Teachers in Kenya are now backing in class after two weeks of a nationwide strike over pay issues. The lop side of it is that students may not complete the syllabus. This is made worse by the fact that many were out of school for at least a month last year due to the post election violence.
The Teachers Service Commission may well have carried its threat carry out its threat to ‘sack the striking teacher’s en-masse’. Replacing them with inexperienced graduates and retirees would only have dealt deal a big blow to the education in public schools in Kenya. There is already a gaping performance gap between the public and private schools,
How do we make teachers liable for quality teaching, commensurate with the increased pay perks they demand? The performance of teachers has been on the spotlight: Poor performance in exams ,a vast array of professional misconduct like teachers having sexual relations with their pupils, absenteeism, cheating in exams, ham-fisted supervision.
It is no secret that there is overt glorification of mediocrity during the succinct interviews in recruitment of headmasters and school principals. No wonder most of them highly rank school fees and money matters as their primary concerns instead of improving learning outcomes.
It is high time the teaching fraternity and various teacher serving organizations carried out a bold surgery of the profession and our educational system without holding back the medicine needed to cure from the quandary of confusion we witlessly impart in our children in the name of teaching. Ask the Kenyan teacher, or any education officer about the 21st century skills and you will be shocked.
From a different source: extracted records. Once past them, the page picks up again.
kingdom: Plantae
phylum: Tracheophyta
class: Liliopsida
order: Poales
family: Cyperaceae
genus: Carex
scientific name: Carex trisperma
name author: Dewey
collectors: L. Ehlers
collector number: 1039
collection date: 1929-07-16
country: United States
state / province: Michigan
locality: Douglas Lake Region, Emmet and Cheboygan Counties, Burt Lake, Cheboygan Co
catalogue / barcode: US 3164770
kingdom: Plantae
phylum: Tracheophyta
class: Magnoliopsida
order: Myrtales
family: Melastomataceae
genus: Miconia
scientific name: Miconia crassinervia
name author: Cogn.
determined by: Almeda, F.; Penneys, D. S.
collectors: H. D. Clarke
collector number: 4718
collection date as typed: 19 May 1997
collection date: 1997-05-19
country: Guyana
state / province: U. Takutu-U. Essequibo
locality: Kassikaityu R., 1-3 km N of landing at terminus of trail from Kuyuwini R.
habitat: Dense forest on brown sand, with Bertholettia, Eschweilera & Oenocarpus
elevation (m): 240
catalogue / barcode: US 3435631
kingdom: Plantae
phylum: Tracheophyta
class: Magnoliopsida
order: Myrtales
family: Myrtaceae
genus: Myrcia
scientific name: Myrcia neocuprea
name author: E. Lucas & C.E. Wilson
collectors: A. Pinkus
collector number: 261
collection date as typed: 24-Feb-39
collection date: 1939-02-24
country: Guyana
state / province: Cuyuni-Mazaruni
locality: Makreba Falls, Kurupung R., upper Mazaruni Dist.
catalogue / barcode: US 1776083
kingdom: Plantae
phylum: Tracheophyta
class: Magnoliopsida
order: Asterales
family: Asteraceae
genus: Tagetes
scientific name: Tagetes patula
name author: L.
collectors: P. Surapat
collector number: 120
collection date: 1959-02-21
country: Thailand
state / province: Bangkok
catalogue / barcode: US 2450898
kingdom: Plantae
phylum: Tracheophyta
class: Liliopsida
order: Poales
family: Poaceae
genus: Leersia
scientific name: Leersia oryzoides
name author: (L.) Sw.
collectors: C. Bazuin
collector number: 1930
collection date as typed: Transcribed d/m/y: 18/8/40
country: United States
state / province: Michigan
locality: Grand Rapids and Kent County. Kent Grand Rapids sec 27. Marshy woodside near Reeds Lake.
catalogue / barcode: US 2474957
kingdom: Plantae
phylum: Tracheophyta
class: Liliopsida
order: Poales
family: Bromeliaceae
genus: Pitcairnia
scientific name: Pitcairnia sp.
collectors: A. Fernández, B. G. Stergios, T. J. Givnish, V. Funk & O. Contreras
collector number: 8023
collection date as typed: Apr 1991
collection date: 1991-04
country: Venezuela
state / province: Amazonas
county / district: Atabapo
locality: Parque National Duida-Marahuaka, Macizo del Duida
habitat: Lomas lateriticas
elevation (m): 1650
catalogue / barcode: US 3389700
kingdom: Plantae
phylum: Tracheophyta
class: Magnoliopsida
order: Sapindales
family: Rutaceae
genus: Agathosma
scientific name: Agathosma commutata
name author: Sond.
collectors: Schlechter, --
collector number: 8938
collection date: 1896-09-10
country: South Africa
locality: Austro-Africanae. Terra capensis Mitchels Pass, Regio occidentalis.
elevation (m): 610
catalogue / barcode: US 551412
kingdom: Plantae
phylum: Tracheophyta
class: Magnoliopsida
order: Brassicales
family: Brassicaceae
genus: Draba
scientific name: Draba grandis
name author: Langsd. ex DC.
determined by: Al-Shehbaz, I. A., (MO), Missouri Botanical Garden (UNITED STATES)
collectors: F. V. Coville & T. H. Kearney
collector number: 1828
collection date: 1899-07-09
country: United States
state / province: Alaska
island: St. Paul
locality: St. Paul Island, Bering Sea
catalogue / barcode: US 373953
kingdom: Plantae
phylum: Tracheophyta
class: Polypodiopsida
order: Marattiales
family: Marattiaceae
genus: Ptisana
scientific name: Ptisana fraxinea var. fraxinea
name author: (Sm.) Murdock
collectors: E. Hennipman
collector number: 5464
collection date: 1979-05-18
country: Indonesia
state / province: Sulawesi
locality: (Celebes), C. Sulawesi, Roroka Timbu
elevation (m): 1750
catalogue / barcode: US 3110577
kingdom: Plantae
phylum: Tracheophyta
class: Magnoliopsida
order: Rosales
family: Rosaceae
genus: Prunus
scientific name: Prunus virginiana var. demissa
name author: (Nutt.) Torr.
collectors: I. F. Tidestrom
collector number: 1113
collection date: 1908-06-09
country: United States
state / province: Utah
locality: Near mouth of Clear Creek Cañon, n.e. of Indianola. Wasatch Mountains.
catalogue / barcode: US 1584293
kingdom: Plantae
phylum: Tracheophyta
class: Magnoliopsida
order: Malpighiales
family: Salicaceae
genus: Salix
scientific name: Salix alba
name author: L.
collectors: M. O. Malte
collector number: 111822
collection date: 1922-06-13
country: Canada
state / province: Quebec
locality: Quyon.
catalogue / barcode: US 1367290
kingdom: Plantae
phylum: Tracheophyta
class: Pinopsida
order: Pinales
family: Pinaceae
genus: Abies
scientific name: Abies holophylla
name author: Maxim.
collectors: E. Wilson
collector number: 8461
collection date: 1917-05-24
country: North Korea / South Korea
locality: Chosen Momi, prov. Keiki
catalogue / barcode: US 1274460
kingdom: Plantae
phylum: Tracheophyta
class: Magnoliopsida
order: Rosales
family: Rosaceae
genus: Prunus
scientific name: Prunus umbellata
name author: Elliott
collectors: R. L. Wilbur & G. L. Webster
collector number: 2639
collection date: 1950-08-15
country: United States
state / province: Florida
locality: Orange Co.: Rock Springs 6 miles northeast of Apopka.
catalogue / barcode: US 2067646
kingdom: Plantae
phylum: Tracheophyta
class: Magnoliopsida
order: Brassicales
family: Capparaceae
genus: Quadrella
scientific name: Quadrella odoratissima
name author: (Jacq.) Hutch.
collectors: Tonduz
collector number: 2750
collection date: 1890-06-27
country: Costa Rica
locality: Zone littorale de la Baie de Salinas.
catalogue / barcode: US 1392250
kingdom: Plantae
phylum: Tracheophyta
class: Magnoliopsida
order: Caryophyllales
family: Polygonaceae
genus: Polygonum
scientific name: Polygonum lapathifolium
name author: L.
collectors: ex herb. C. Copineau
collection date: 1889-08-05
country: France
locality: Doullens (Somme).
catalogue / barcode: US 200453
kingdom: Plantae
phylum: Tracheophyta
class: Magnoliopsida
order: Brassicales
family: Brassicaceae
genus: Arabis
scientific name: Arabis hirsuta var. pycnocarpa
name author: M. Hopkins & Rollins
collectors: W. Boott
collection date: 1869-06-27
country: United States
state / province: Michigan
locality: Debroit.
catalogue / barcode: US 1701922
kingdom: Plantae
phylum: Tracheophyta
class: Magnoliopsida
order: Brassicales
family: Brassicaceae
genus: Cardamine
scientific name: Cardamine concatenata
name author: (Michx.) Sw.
Teachers and in deed most educators in Kenya, have negligible knowledge of rubrics. Most if not all, dread evaluation of their practice. No wonder KNUT was up in arms against performance contracts- something they at no pains to delve into and understand.
Unlike medics and lawyers, teachers in Kenya do not have a professional association. Matters more important to the teaching fraternity are lost by the ever warring KNUT and KUPPET trade unions that have no more than salary negotiations in their repertoire. The two have no professional interests of teachers at heart.
KUPPET and KNUT are a replica of our own numb and skewed egotistic political ‘ideology’ that is full of vanity. This is the same approach they employ in providing resistance to Innovative Practice in Schools in preference to the already expired teacher-knows -it –all / rote learning method that does not incite inquiry in their pupils .Ever wondered why there is heightened perception about the declining status of the teacher in Kenya today? Alas, the KUPPET and KNUT membership have been very good at leading us to the Promised Land and failed to reach there themselves.